What is required
Reproduce the entries below word for word, leaving out the pictures.

Records shown: Begin

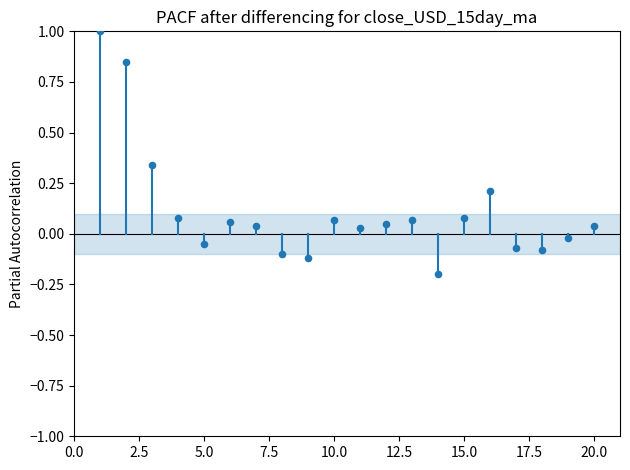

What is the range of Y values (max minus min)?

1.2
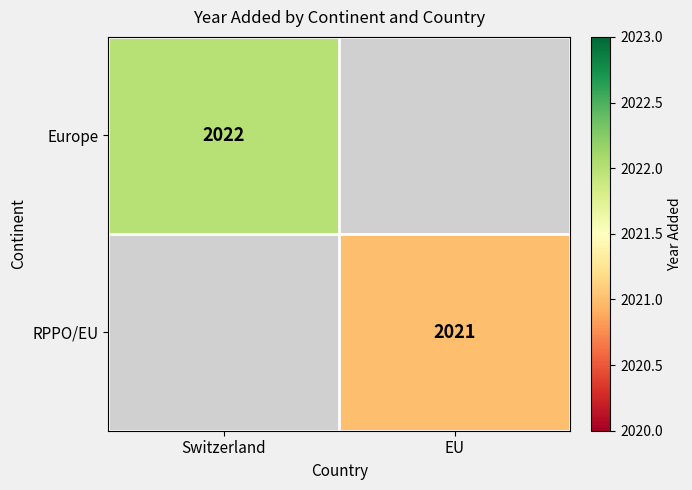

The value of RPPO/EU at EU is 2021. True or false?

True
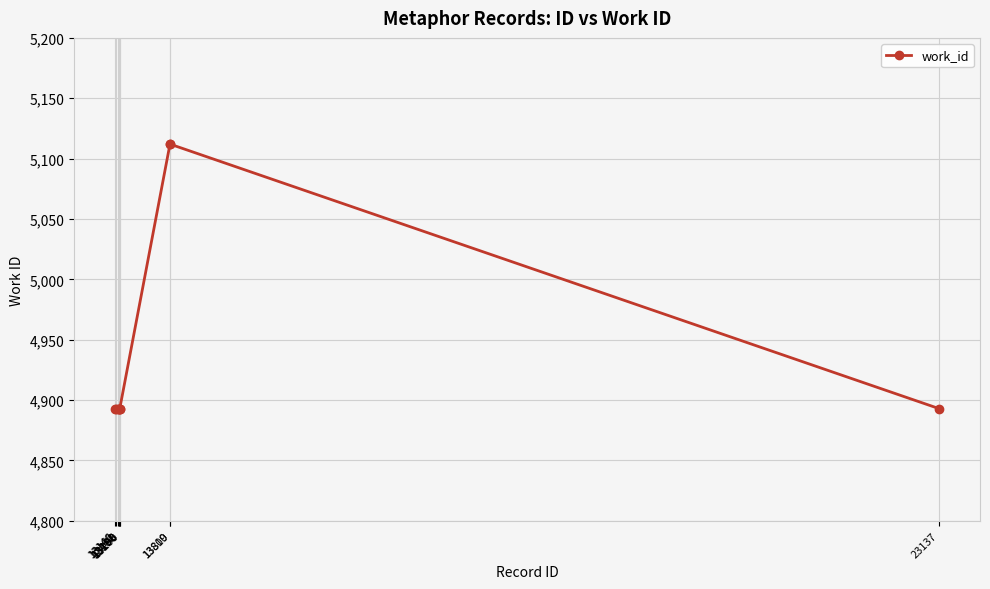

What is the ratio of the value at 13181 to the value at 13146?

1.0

Records shown: End

Response
What is the range of Y values (max minus min)?

1.2

The value of RPPO/EU at EU is 2021. True or false?

True

What is the ratio of the value at 13181 to the value at 13146?

1.0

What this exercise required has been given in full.